(Dataset entries)
---------------
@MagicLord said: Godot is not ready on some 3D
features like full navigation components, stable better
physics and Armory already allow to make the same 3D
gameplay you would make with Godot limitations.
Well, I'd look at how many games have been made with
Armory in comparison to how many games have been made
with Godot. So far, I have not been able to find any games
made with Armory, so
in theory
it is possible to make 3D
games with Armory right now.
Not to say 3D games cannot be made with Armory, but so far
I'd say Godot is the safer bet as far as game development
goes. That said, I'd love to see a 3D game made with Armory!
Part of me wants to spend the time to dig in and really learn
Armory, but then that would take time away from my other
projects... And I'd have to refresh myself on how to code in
---------------
Where the string "said" appears in a line of the entries, that line counts; state the total number of such lines and nothing else.

2